**REQUIRED WORK:**
For the entries below, how many lines contain the word "учителя"? Reply with the number and nothing else.

**RECORDS:**
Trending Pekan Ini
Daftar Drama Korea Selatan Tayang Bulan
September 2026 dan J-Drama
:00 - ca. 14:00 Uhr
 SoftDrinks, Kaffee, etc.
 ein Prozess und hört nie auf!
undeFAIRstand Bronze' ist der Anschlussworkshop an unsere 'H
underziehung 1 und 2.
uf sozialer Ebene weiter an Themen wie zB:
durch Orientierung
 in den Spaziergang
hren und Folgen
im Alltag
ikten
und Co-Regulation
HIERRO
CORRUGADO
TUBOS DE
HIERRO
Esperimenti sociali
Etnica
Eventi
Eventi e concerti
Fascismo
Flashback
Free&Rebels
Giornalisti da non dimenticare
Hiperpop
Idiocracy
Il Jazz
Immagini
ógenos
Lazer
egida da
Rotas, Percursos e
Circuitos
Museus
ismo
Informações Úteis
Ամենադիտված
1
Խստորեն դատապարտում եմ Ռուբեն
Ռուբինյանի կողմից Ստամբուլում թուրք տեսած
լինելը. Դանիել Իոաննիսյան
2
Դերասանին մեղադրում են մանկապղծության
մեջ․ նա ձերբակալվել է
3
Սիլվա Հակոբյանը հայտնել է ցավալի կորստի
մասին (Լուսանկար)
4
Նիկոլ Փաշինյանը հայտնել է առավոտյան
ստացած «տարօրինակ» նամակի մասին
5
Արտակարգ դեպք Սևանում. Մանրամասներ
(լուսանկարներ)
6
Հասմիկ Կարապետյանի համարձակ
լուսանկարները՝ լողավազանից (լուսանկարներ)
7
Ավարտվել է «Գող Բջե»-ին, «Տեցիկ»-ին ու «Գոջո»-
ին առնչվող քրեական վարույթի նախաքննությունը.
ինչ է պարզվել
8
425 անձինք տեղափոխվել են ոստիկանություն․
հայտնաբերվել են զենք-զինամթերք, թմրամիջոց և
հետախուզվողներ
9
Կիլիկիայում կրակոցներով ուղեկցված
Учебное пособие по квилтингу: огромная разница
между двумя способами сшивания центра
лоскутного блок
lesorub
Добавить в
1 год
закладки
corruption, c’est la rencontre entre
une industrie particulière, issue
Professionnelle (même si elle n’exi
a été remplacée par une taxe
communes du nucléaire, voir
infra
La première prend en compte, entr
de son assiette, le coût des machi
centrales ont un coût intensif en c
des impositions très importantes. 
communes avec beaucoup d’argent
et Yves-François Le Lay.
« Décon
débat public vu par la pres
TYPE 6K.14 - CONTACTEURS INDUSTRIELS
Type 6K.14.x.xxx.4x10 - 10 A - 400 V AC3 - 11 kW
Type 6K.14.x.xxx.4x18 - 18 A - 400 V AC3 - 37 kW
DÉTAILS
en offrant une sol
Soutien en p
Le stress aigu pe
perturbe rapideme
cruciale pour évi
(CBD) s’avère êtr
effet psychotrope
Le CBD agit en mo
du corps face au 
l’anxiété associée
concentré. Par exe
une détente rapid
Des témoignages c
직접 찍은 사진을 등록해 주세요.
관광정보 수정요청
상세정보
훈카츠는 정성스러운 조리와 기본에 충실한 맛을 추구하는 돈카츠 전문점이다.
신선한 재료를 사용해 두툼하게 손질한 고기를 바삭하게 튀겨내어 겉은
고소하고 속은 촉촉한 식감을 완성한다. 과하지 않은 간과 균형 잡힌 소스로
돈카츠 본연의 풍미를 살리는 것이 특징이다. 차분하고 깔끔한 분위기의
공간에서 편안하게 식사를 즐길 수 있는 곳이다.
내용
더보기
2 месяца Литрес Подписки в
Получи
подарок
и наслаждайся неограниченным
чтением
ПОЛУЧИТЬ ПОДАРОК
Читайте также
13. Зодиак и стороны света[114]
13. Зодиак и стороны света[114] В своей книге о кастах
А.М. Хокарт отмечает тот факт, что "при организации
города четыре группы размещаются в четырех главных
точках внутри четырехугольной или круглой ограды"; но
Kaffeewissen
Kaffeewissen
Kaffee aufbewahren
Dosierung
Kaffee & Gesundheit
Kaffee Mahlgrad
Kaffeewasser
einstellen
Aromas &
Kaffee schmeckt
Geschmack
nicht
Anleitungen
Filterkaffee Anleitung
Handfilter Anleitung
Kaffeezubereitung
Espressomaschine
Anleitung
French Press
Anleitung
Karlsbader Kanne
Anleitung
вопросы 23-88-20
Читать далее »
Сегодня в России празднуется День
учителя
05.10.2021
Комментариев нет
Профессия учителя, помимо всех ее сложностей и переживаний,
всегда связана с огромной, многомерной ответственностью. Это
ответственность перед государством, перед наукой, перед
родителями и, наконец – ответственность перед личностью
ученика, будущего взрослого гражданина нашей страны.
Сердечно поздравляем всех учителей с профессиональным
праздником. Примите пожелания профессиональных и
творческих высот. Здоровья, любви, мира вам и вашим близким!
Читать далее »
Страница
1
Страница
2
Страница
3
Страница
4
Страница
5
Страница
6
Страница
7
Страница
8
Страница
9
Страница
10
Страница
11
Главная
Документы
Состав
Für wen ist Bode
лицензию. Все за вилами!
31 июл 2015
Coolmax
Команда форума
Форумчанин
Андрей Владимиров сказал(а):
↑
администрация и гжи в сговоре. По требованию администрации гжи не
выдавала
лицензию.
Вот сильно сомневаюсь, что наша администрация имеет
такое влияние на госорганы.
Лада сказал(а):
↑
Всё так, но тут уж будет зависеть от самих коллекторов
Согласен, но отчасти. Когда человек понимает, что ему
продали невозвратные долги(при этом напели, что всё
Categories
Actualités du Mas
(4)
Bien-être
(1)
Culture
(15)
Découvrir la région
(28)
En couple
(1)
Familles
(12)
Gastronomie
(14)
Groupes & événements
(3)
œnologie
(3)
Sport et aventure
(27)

**ANSWER SECTION:**
2